Records for this task Block Start

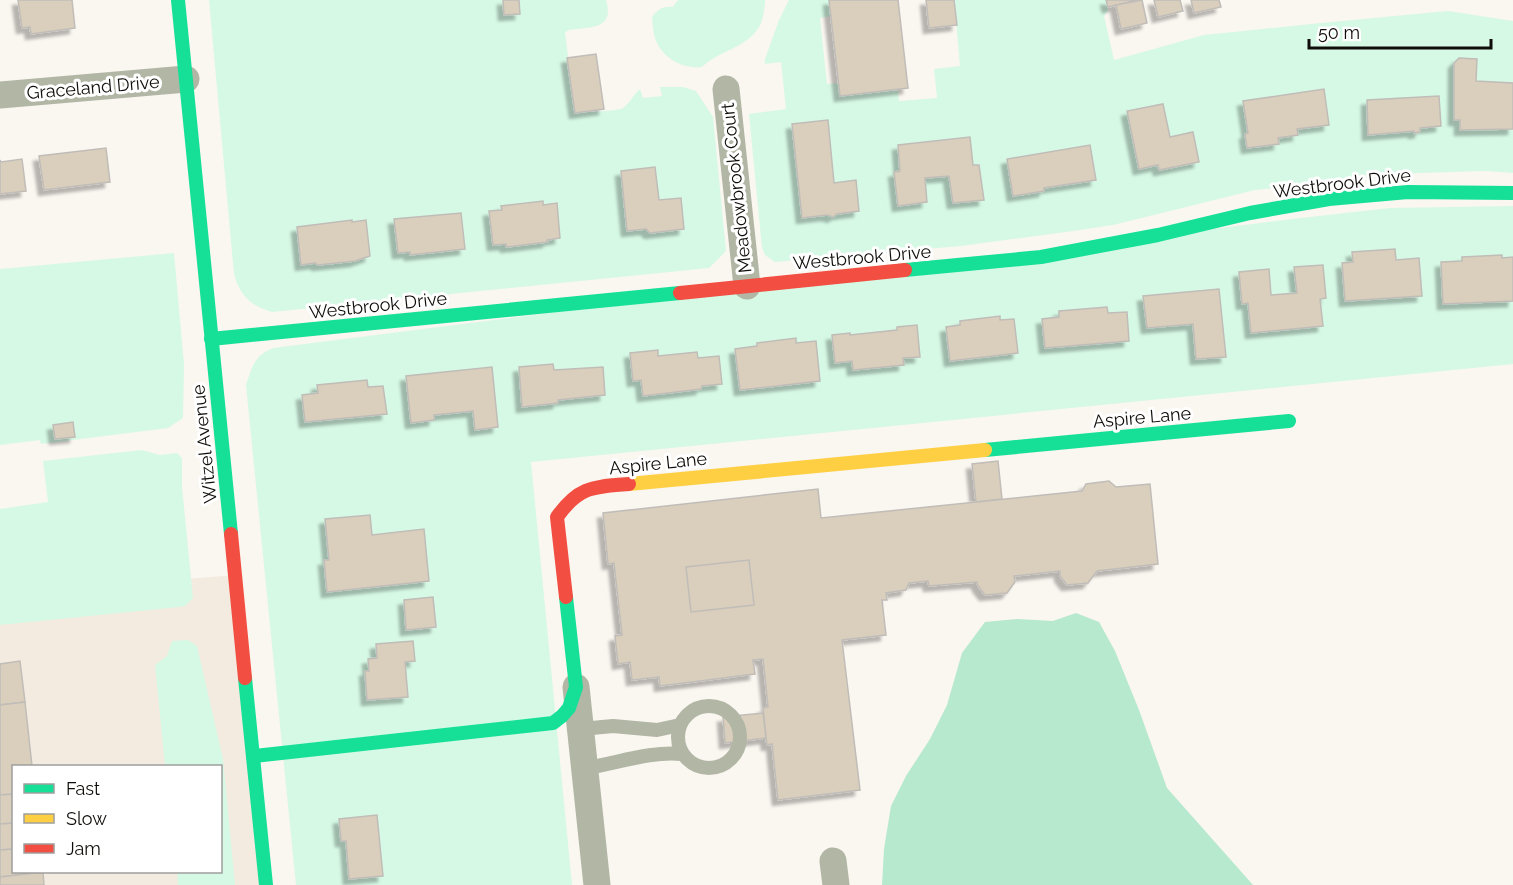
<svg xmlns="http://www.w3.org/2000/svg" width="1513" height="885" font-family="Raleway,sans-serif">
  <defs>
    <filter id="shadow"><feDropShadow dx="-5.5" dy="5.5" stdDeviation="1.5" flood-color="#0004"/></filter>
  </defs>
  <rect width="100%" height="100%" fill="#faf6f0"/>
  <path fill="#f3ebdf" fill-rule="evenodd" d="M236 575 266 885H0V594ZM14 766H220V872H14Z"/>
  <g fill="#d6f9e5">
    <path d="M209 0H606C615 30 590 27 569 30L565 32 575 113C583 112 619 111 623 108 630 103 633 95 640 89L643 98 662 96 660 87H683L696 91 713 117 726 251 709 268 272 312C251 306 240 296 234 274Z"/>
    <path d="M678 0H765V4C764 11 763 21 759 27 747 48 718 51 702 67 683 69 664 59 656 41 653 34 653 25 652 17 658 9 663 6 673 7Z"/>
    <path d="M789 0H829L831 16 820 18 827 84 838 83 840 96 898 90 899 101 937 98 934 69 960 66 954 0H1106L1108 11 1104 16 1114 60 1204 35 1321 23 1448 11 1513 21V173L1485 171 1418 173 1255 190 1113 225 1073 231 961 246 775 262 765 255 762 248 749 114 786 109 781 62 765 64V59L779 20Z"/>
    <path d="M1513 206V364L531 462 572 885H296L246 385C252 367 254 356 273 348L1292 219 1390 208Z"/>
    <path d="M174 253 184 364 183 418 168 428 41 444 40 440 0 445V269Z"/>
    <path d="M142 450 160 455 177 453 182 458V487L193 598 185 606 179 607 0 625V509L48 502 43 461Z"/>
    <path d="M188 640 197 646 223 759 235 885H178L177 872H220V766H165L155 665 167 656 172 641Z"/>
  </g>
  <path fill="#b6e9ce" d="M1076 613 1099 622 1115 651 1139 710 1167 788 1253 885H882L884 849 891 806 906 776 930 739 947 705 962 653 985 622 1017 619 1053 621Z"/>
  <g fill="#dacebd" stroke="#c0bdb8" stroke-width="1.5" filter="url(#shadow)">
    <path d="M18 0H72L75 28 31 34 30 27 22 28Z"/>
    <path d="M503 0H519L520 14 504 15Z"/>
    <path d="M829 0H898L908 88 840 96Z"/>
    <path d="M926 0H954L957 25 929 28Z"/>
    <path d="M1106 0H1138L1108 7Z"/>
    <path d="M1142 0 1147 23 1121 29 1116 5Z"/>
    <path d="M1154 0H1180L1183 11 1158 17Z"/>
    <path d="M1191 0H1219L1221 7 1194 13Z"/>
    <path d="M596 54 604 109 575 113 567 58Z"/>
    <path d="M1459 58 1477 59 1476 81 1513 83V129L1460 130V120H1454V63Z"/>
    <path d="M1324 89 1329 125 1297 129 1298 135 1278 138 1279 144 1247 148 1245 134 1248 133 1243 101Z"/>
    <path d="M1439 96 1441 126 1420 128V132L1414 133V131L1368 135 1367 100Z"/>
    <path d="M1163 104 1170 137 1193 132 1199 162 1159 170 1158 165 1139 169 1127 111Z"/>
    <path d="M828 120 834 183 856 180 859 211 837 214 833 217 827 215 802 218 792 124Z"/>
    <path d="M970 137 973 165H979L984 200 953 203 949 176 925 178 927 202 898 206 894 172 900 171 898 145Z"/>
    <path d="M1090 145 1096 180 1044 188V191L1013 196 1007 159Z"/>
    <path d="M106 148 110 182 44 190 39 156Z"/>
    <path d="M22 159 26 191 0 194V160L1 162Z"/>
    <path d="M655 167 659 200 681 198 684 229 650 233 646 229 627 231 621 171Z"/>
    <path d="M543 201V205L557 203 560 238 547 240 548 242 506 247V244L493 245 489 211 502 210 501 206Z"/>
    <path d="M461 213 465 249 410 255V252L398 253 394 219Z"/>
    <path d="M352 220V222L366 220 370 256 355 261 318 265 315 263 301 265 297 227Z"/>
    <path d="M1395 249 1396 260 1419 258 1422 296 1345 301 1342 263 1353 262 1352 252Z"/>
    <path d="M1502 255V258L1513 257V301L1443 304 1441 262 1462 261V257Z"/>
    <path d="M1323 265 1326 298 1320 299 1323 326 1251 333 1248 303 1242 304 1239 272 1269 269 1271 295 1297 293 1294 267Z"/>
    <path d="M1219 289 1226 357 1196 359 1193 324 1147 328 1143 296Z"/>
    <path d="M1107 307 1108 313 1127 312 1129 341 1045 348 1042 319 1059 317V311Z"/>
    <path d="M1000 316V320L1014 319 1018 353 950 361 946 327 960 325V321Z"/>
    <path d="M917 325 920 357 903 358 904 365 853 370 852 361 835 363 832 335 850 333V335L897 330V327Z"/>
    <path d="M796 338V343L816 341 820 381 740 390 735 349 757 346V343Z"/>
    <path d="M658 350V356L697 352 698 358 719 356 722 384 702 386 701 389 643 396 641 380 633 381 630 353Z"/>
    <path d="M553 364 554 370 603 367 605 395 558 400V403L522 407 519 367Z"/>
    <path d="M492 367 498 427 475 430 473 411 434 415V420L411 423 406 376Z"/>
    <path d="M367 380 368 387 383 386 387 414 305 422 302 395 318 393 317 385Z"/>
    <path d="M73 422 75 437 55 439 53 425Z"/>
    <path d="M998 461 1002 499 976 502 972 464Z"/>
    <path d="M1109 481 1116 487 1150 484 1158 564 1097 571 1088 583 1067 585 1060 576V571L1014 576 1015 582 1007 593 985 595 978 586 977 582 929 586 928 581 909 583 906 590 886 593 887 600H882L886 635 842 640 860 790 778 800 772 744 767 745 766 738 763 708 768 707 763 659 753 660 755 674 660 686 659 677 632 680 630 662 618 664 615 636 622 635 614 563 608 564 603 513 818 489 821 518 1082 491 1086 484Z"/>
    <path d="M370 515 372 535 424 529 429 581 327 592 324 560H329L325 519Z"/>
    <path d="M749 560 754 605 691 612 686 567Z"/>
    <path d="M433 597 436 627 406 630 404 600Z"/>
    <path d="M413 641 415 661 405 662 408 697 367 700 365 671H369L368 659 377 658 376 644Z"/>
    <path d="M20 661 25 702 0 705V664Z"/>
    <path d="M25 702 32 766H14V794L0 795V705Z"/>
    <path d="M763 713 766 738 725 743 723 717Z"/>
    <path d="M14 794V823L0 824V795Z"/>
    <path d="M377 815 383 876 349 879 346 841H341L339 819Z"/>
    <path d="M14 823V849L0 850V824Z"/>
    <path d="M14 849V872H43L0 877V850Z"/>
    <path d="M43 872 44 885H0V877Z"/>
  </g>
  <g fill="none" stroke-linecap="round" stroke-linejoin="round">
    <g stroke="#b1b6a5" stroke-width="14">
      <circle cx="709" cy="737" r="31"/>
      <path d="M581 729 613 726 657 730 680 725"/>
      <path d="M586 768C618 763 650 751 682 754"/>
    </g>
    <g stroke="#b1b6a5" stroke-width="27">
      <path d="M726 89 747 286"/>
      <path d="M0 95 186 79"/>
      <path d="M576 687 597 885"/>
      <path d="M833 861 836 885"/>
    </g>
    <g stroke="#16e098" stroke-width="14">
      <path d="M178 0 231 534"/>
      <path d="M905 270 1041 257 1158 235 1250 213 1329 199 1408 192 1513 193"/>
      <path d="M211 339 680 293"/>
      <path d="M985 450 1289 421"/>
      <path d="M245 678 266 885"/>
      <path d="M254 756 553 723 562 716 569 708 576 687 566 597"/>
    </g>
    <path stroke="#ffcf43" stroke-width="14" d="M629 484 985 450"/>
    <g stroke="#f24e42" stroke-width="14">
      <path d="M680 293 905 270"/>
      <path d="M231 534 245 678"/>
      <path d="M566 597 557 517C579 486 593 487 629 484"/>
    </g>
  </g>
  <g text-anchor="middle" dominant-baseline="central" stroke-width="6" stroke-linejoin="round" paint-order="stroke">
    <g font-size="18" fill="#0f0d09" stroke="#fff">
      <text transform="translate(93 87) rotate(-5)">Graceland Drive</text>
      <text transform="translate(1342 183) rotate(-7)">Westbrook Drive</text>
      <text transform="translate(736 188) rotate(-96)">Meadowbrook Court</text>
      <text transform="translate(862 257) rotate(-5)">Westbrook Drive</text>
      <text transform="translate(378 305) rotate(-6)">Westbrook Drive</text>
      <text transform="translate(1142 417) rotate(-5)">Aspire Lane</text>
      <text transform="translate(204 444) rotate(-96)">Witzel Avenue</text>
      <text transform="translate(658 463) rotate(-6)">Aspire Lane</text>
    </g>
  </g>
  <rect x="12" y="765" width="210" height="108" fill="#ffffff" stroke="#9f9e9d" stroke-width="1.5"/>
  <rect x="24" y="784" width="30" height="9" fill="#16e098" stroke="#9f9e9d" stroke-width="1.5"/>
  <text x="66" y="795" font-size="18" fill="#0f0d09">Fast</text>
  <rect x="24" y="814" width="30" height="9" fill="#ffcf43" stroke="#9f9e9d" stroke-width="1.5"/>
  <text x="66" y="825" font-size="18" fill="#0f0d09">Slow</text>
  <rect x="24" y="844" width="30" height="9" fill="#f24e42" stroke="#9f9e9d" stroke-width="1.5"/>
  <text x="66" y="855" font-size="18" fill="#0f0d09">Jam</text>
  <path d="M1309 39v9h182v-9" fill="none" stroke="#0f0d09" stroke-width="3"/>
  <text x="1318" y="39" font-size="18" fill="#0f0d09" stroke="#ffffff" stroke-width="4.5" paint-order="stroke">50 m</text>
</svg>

Records for this task Block End

Exercise details:
Looking at the material above, count the lines containing the string "round" and reply with the count alone.

Response to the exercise:
2